Unnamed: 0_level_0,Data size,training MSE,validation MSE
sample,Unnamed: 1_level_1,Unnamed: 2_level_1,Unnamed: 3_level_1
X and y,6144,8.012691,10.366349
first 2 columns of X and y,1536,53.60043,46.410426
X_small and y_small,56,2.145702e-29,69.977449


### 3.4 Questions
1. What is the validation MSE using all data? What is the difference between training and validation MSE?
1. How does the validation MSE and difference between training and validation change when only two columns are used? Provide values.
1. How does the validation MSE and difference between training and validation change when only 1% of the rows are used? Provide values.

*YOUR ANSWERS HERE*

1) 
- The validation MSE using all data is 10.36 and training MSE is 8.01

- The difference between training and validation MSE is 2.35

2) 
- The validation MSE using only the first two columns is 46.41. This is an increase of 36.05 compared to using all the data.

- The difference between training and validation MSE is 7.19. This is an increase of 4.84 compared to the training and validation MSE difference of the full dataset


3) 
- The validation MSE using 1% is 69.98. This is an increase of 59.62 compared to using all the data.

- The difference between training and validation MSE is 69.98. This is an increase of 67.63 compared to the training and validation MSE difference of the full dataset.



## 4. Observations/Interpretation

Describe any pattern you see in the results. Relate your findings to what we discussed during lectures. Include data to justify your findings.

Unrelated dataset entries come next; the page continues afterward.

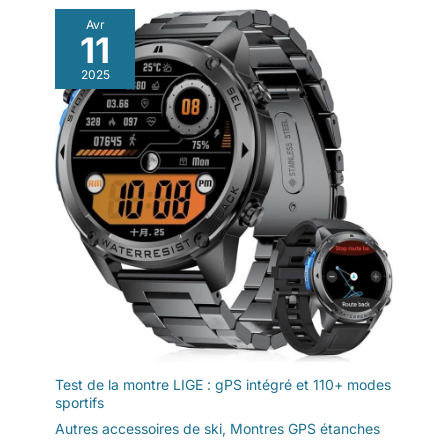
Avr
11
2025
Test de la montre LIGE : gPS intégré et 110+ modes
sportifs
Autres accessoires de ski
,
Montres GPS étanches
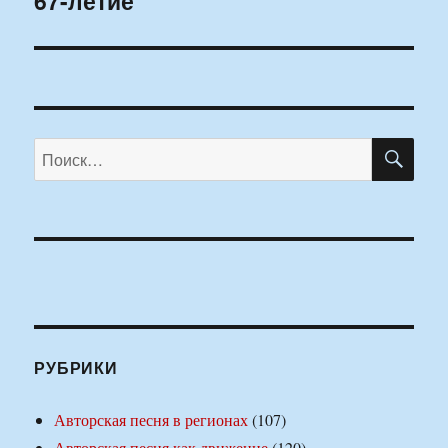
67-летие
ПО
Искать:
РУБРИКИ
Авторская песня в регионах
(107)
Авторская песня как движение
(120)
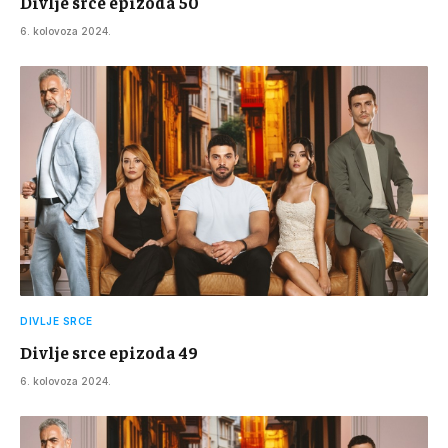
Divlje srce epizoda 50
6. kolovoza 2024.
DIVLJE SRCE
Divlje srce epizoda 49
6. kolovoza 2024.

  - When using logistic regression with only the first two columns, the validation accuracy (0.613) is actually slightly higher than the training accuracy (0.609). This is similar to the linear regression on the first two rows, where the validation MSE (46.41) is slightly lower than the training MSE (53.60). This is notable, because usually the model predicts the training set better than the validation set. 

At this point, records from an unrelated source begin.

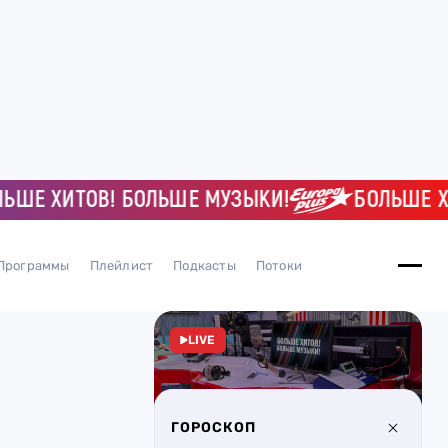
 ХИТОВ! БОЛЬШЕ МУЗЫКИ!
БОЛЬШЕ ХИТО
Программы
Плейлист
Подкасты
Потоки
LIVE
ГОРОСКОП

  - We observe that the model performs poorly when we only use the first two columns of the data. This is because linear models are known to perform better when there are many features. If you have more features than data points you can perfectly model the training set with a linear model. 
     

  - For both linear regression and logistic regression there is a decrease in the performance of the training set and increase in performance of the validation set when the training set size increases. This is expected, because for a given model complexity the larger the training set size the less likely it is for the model to overfit the data.

    - For linear regression with only 1% of the data, the training MSE is close to zero which is desirable but the validation MSE is very high at 69.98.
    - For Logistic regression with only 1% of the data, the training accuracy is very high at 0.941 but the validation accuracy is low at 0.750

  When increase the size of the data set (using all of the data), we see a substancial improvement:
    - For logistic regression, the validation accuracy increases by 0.168, going from 0.750 to 0.918
    - For linear regression, the validation MSE decreases by 59.62, from 69.98 to 10.36



## 5. Reflection
Include a sentence or two about:
- what you liked or disliked,
- found interesting, confusing, challangeing, motivating
while working on this assignment.


*My Reflection:*
- I found the result of the validation score being better than the training score in the dataset of only the first 2 columns confusing. I couldn't figure out an explaination for that.
- I liked leaning how to actually use sklearn and see how the linear models are affected by changing the dataset.
- I disliked that I had to use google colab to complete this lab, because there is an error when trying to use Jupyter Notebooks and the anaconda environment set up as described in the course material. Something about Yellowbricks doesn't work.